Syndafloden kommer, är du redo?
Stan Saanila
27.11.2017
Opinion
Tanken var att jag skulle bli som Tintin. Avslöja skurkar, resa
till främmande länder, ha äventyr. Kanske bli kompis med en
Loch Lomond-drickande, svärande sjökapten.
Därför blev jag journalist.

····················

> _PROBLEM STATEMENT_
Could you turn every line above into a numbered list, leaving out any blank lines?

> _EXERCISE OUTPUT_
1. Syndafloden kommer, är du redo?
2. Stan Saanila
3. 27.11.2017
4. Opinion
5. Tanken var att jag skulle bli som Tintin. Avslöja skurkar, resa
6. till främmande länder, ha äventyr. Kanske bli kompis med en
7. Loch Lomond-drickande, svärande sjökapten.
8. Därför blev jag journalist.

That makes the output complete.